Crowder College in Neosho, Missouri used their TAACCCT grant to expand the capacity of their Criminal Justice, Fire Science, and Emergency Medical Services courses within their Public Safety and Emergency Medical Initiative (PSP), and developed new instructional and student support strategies. They sought to expand and build programs to provide needed skills and credentials within the industry, improve achievement rates and/or time to completion, facilitate completion for low-skilled workers, implement work-based teaching strategies, and accommodate student work schedules. The program targeted TAACCCT-eligible individuals, those without previous college, academically low-skilled adults, and under or unemployed adults in the region in the in-demand areas of criminal justice, fire science, and emergency medical services.

Features of the Study

The study used a nonexperimental design to compare the outcomes of students who participated in PSP to students who did not participate. The authors assessed 272 treatment group participants who enrolled in TAACCCT-enhanced Criminal Justice, Fire Science, and Emergency Medical Services courses from 2013-2015 and compared them to a retrospective comparison group sample of 1,232 students who, during the same time period, did not take enhanced courses. Both cohorts of students were new to the college. Outcomes included completion rates and employment rates upon program completion. Using data from Crowder College's data systems, supplemental data collection tools developed by the PSP grant team and Cosgrove & Associates, and state unemployed insurance (UI) databases, the authors used statistical models to examine differences in the outcomes between the treatment and comparison groups.

Findings

Education and skills gain

  • The study found that participation in the PSP program was significantly associated with higher program completion (13.92 times more likely to complete their program) than the comparison group.

Employment

  • The study found that participation in the PSP program was significantly associated with higher employment (17.52 times more likely to be employed) than participation in the comparison group.

Considerations for Interpreting the Findings

The authors do not provide detail on which programs comparison group students are enrolled in; student self-selection into public safety courses versus other college courses may present a confound. In addition, the authors used a cohort from previous enrollment years as the comparison group. Because the outcome data on the two groups were collected from participants at different times, differences in outcomes could be due to time-varying factors (such as overall changes in the economy) and not the intervention. Furthermore, the authors do not report baseline equivalence or controls for race/ethnicity, student’s pre-intervention degree of financial disadvantage, and student’s pre-intervention education/training or employment.
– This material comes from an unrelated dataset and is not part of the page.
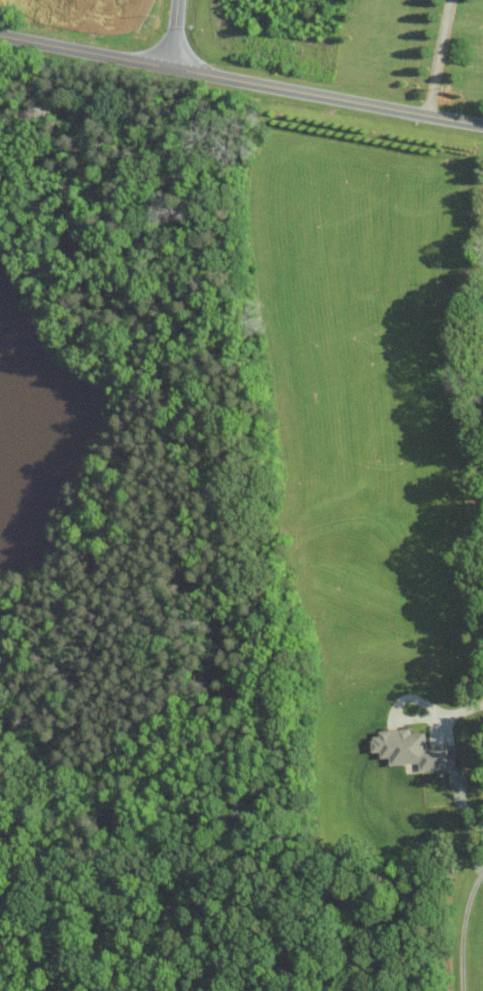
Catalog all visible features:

These potential preexisting differences between the groups—and not PSP program—could explain the observed differences in the outcome. Therefore, the study is not eligible for a moderate causal evidence rating, the highest rating available for nonexperimental designs.

Causal Evidence Rating

The quality of causal evidence presented in this report is low because the authors did not ensure that the groups being compared were similar before the intervention. This means we are not confident that the estimated effects are attributable to Crowder College’s enhanced PSP program; other factors are likely to have contributed.